A verbatim restatement of the data, free of pictures, is what you should output.

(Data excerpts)
■ ■ ■ ■ ■

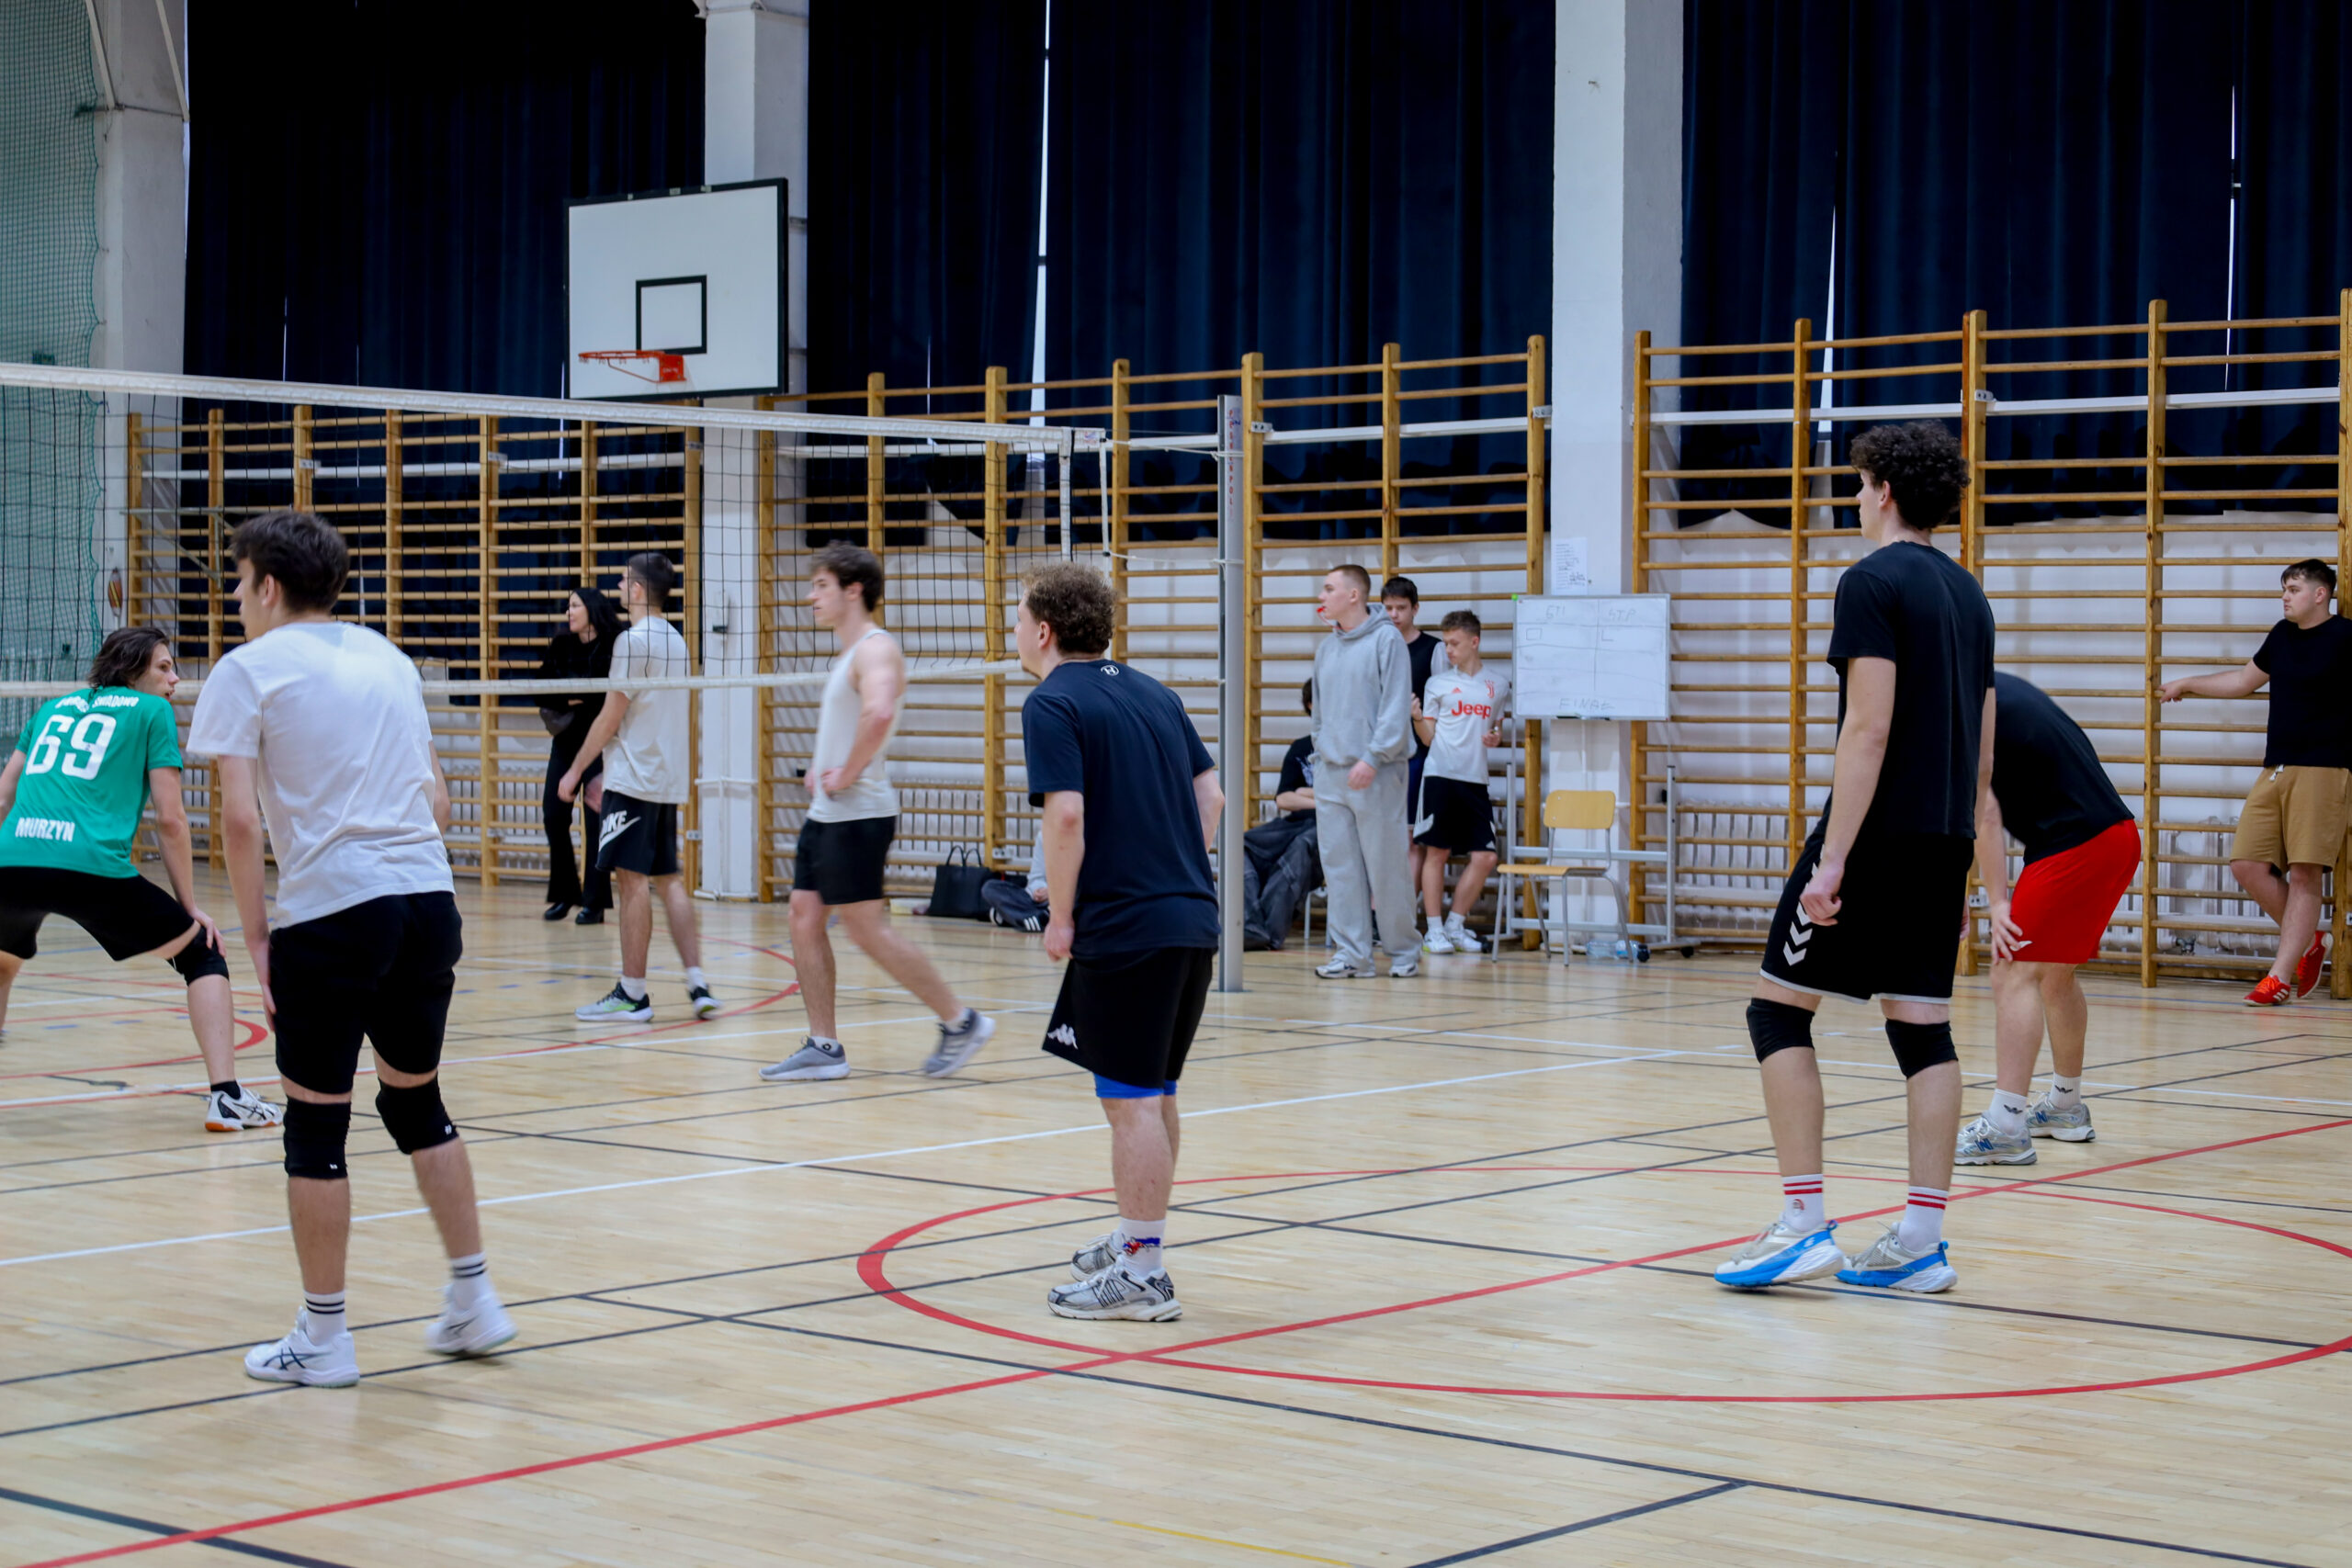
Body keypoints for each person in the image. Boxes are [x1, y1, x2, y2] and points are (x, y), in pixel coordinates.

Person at [187, 509, 513, 1386]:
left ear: (268, 585)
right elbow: (437, 799)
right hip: (427, 901)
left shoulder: (246, 669)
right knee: (416, 1103)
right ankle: (475, 1297)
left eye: (238, 581)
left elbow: (241, 820)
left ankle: (324, 1338)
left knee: (316, 1125)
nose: (235, 597)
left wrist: (258, 935)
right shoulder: (388, 658)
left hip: (333, 911)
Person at [1713, 422, 1993, 1296]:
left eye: (1860, 482)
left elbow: (1866, 727)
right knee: (1923, 1032)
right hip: (1943, 838)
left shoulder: (1870, 581)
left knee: (1776, 1013)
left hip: (1873, 836)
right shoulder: (1970, 594)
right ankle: (1920, 1241)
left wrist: (1832, 859)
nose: (1856, 496)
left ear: (1883, 489)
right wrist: (1968, 864)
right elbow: (1981, 751)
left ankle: (1803, 1223)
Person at [1014, 561, 1221, 1321]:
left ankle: (1142, 1271)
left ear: (1044, 630)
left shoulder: (1052, 701)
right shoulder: (1154, 693)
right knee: (1154, 1092)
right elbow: (1212, 798)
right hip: (1189, 917)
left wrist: (1062, 914)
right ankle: (1140, 1237)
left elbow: (1065, 816)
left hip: (1126, 927)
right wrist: (1170, 873)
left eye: (1018, 618)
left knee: (1129, 1101)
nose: (1014, 630)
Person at [0, 626, 279, 1134]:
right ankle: (227, 1098)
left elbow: (4, 795)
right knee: (202, 953)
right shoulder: (151, 712)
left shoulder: (50, 709)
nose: (175, 679)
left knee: (4, 955)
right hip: (88, 865)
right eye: (164, 668)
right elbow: (171, 820)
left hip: (12, 856)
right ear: (131, 671)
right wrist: (189, 907)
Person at [757, 544, 994, 1081]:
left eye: (821, 585)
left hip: (858, 815)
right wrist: (824, 770)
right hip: (829, 815)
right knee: (803, 915)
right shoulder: (849, 655)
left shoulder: (876, 648)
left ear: (853, 590)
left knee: (865, 930)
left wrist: (846, 771)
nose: (810, 596)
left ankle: (961, 1021)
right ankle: (824, 1046)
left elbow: (880, 712)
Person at [1954, 673, 2140, 1164]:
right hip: (2115, 835)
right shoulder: (1995, 687)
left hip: (2075, 845)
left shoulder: (1962, 704)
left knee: (2011, 970)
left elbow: (1984, 813)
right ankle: (2065, 1106)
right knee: (2055, 976)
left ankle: (2006, 1125)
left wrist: (1997, 903)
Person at [2160, 559, 2352, 1006]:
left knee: (2304, 873)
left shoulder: (2346, 637)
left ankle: (2278, 978)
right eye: (2283, 589)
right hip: (2276, 768)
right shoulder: (2281, 635)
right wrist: (2188, 683)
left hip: (2324, 769)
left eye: (2293, 589)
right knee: (2246, 864)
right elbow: (2244, 680)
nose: (2285, 596)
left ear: (2320, 594)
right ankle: (2309, 941)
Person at [561, 554, 718, 1024]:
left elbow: (611, 716)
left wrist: (576, 771)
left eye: (623, 580)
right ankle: (698, 983)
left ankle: (632, 994)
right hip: (665, 777)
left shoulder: (632, 641)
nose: (617, 585)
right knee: (668, 879)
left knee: (631, 882)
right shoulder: (676, 640)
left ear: (636, 590)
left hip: (635, 778)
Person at [1311, 564, 1419, 978]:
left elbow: (1396, 707)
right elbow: (1318, 715)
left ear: (1353, 595)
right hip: (1332, 774)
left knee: (1386, 866)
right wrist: (1323, 754)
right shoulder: (1327, 649)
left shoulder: (1386, 641)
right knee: (1340, 868)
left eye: (1328, 589)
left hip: (1378, 773)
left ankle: (1403, 951)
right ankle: (1352, 954)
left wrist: (1372, 758)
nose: (1321, 597)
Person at [1412, 611, 1509, 955]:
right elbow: (1427, 738)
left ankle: (1455, 925)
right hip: (1440, 775)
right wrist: (1417, 717)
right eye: (1446, 643)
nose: (1448, 650)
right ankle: (1434, 930)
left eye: (1454, 643)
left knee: (1485, 857)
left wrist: (1495, 737)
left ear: (1474, 642)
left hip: (1475, 781)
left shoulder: (1498, 685)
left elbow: (1495, 728)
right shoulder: (1437, 684)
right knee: (1436, 852)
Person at [537, 586, 620, 925]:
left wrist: (574, 694)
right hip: (567, 743)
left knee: (596, 822)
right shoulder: (562, 644)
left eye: (574, 606)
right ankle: (564, 894)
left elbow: (610, 700)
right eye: (568, 607)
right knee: (553, 815)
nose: (568, 612)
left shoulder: (615, 644)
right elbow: (542, 691)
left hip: (601, 743)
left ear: (591, 609)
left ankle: (595, 901)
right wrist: (576, 696)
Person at [1382, 576, 1450, 896]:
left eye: (1401, 608)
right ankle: (1378, 909)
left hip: (1417, 754)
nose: (1394, 614)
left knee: (1410, 837)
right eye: (1388, 608)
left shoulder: (1433, 649)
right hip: (1381, 752)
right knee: (1381, 837)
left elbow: (1444, 704)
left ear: (1415, 609)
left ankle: (1403, 911)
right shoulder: (1378, 645)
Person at [1242, 679, 1321, 952]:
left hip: (1331, 831)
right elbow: (1284, 799)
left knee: (1300, 847)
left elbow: (1346, 798)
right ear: (1310, 705)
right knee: (1241, 844)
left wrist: (1306, 793)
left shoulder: (1349, 747)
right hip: (1293, 825)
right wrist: (1321, 797)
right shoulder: (1300, 748)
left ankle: (1270, 933)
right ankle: (1251, 926)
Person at [982, 839, 1051, 932]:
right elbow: (1036, 878)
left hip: (1062, 903)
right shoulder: (1042, 837)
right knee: (990, 888)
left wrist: (1053, 893)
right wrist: (1039, 891)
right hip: (1040, 902)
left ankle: (1013, 917)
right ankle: (1039, 918)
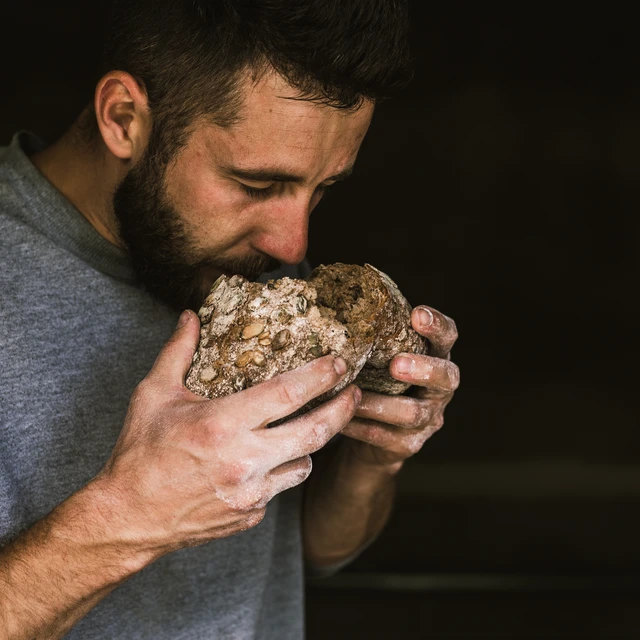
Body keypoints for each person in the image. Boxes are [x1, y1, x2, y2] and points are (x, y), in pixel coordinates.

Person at [0, 1, 460, 637]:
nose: (294, 244)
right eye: (256, 184)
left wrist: (371, 459)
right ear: (124, 118)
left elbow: (306, 554)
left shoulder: (262, 273)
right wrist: (128, 516)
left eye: (321, 188)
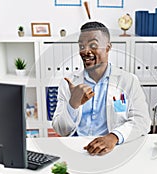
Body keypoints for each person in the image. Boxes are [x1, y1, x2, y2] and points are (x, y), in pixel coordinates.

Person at [52, 21, 151, 156]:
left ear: (108, 47)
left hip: (112, 149)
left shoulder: (128, 81)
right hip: (77, 149)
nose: (85, 51)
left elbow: (142, 121)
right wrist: (73, 104)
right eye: (81, 46)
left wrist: (113, 137)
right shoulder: (68, 83)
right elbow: (61, 129)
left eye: (93, 45)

■ ■ ■ ■ ■

**Answer box**
Body keypoints for each person in the image. Boxes are [x1, y1, x2, y2] and points are (x, y), in pixel coordinates.

Person at [187, 509, 513, 1386]:
left ear: (268, 585)
right elbow: (437, 799)
right hip: (427, 901)
left shoulder: (246, 669)
right knee: (416, 1103)
right ankle: (475, 1297)
left eye: (238, 581)
left elbow: (241, 820)
left ankle: (324, 1338)
left knee: (316, 1125)
nose: (235, 597)
left wrist: (258, 935)
right shoulder: (388, 658)
left hip: (333, 911)
Person at [1713, 422, 1993, 1296]:
left eye: (1860, 482)
left elbow: (1866, 727)
right knee: (1923, 1032)
right hip: (1943, 838)
left shoulder: (1870, 581)
left knee: (1776, 1013)
left hip: (1873, 836)
right shoulder: (1970, 594)
right ankle: (1920, 1241)
left wrist: (1832, 859)
nose: (1856, 496)
left ear: (1883, 489)
right wrist: (1968, 864)
right elbow: (1981, 751)
left ankle: (1803, 1223)
Person at [1014, 561, 1221, 1321]:
left ankle: (1142, 1271)
left ear: (1044, 630)
left shoulder: (1052, 701)
right shoulder: (1154, 693)
right knee: (1154, 1092)
right elbow: (1212, 798)
right hip: (1189, 917)
left wrist: (1062, 914)
right ankle: (1140, 1237)
left elbow: (1065, 816)
left hip: (1126, 927)
right wrist: (1170, 873)
left eye: (1018, 618)
left knee: (1129, 1101)
nose: (1014, 630)
Person at [0, 626, 279, 1134]:
right ankle: (227, 1098)
left elbow: (4, 795)
right knee: (202, 953)
right shoulder: (151, 712)
left shoulder: (50, 709)
nose: (175, 679)
left knee: (4, 955)
right hip: (88, 865)
right eye: (164, 668)
right elbow: (171, 820)
left hip: (12, 856)
right ear: (131, 671)
right wrist: (189, 907)
Person at [757, 544, 994, 1081]:
left eye: (821, 585)
left hip: (858, 815)
right wrist: (824, 770)
right hip: (829, 815)
right knee: (803, 915)
right shoulder: (849, 655)
left shoulder: (876, 648)
left ear: (853, 590)
left knee: (865, 930)
left wrist: (846, 771)
nose: (810, 596)
left ankle: (961, 1021)
right ankle: (824, 1046)
left elbow: (880, 712)
Person at [1954, 673, 2140, 1164]:
right hip: (2115, 835)
right shoulder: (1995, 687)
left hip: (2075, 845)
left shoulder: (1962, 704)
left knee: (2011, 970)
left elbow: (1984, 813)
right ankle: (2065, 1106)
right knee: (2055, 976)
left ankle: (2006, 1125)
left wrist: (1997, 903)
Person at [2160, 559, 2352, 1006]:
left knee: (2304, 873)
left shoulder: (2346, 637)
left ankle: (2278, 978)
right eye: (2283, 589)
right hip: (2276, 768)
right shoulder: (2281, 635)
right wrist: (2188, 683)
left hip: (2324, 769)
left eye: (2293, 589)
right knee: (2246, 864)
right elbow: (2244, 680)
nose: (2285, 596)
left ear: (2320, 594)
right ankle: (2309, 941)
Person at [561, 554, 718, 1024]:
left elbow: (611, 716)
left wrist: (576, 771)
left eye: (623, 580)
right ankle: (698, 983)
left ankle: (632, 994)
right hip: (665, 777)
left shoulder: (632, 641)
nose: (617, 585)
right knee: (668, 879)
left knee: (631, 882)
right shoulder: (676, 640)
left ear: (636, 590)
left hip: (635, 778)
Person at [1311, 564, 1419, 978]:
left elbow: (1396, 707)
right elbow: (1318, 715)
left ear: (1353, 595)
right hip: (1332, 774)
left knee: (1386, 866)
right wrist: (1323, 754)
right shoulder: (1327, 649)
left shoulder: (1386, 641)
right knee: (1340, 868)
left eye: (1328, 589)
left hip: (1378, 773)
left ankle: (1403, 951)
right ankle: (1352, 954)
left wrist: (1372, 758)
nose: (1321, 597)
Person at [1412, 611, 1509, 955]:
right elbow: (1427, 738)
left ankle: (1455, 925)
right hip: (1440, 775)
right wrist: (1417, 717)
right eye: (1446, 643)
nose: (1448, 650)
right ankle: (1434, 930)
left eye: (1454, 643)
left knee: (1485, 857)
left wrist: (1495, 737)
left ear: (1474, 642)
left hip: (1475, 781)
left shoulder: (1498, 685)
left elbow: (1495, 728)
right shoulder: (1437, 684)
right knee: (1436, 852)
Person at [537, 586, 620, 925]:
left wrist: (574, 694)
right hip: (567, 743)
left knee: (596, 822)
right shoulder: (562, 644)
left eye: (574, 606)
right ankle: (564, 894)
left elbow: (610, 700)
right eye: (568, 607)
right knee: (553, 815)
nose: (568, 612)
left shoulder: (615, 644)
right elbow: (542, 691)
left hip: (601, 743)
left ear: (591, 609)
left ankle: (595, 901)
right wrist: (576, 696)
Person at [1382, 576, 1450, 896]:
left eye: (1401, 608)
right ankle: (1378, 909)
left hip: (1417, 754)
nose: (1394, 614)
left knee: (1410, 837)
right eye: (1388, 608)
left shoulder: (1433, 649)
right hip: (1381, 752)
right knee: (1381, 837)
left elbow: (1444, 704)
left ear: (1415, 609)
left ankle: (1403, 911)
right shoulder: (1378, 645)
Person at [1242, 679, 1321, 952]:
left hip: (1331, 831)
right elbow: (1284, 799)
left knee: (1300, 847)
left elbow: (1346, 798)
right ear: (1310, 705)
right knee: (1241, 844)
left wrist: (1306, 793)
left shoulder: (1349, 747)
right hip: (1293, 825)
right wrist: (1321, 797)
right shoulder: (1300, 748)
left ankle: (1270, 933)
right ankle: (1251, 926)
Person at [982, 839, 1051, 932]:
right elbow: (1036, 878)
left hip: (1062, 903)
right shoulder: (1042, 837)
right knee: (990, 888)
left wrist: (1053, 893)
right wrist: (1039, 891)
right hip: (1040, 902)
left ankle: (1013, 917)
right ankle: (1039, 918)
Body keypoints for each person in the image. Boxes are [x1, y1, x2, y2] and points are (x, y), in pixel coordinates.

Person at [0, 1, 460, 637]:
nose: (294, 244)
right eye: (256, 184)
left wrist: (371, 459)
right ear: (124, 118)
left elbow: (306, 554)
left shoulder: (262, 273)
right wrist: (128, 516)
left eye: (321, 188)
Body keypoints for each person in the image. Boxes are [x1, y1, x2, y2] and points are (x, y), in pixel coordinates.

Person at [52, 21, 151, 156]:
left ear: (108, 47)
left hip: (112, 149)
left shoulder: (128, 81)
right hip: (77, 149)
nose: (85, 51)
left elbow: (142, 121)
right wrist: (73, 104)
right eye: (81, 46)
left wrist: (113, 137)
right shoulder: (68, 83)
right elbow: (61, 129)
left eye: (93, 45)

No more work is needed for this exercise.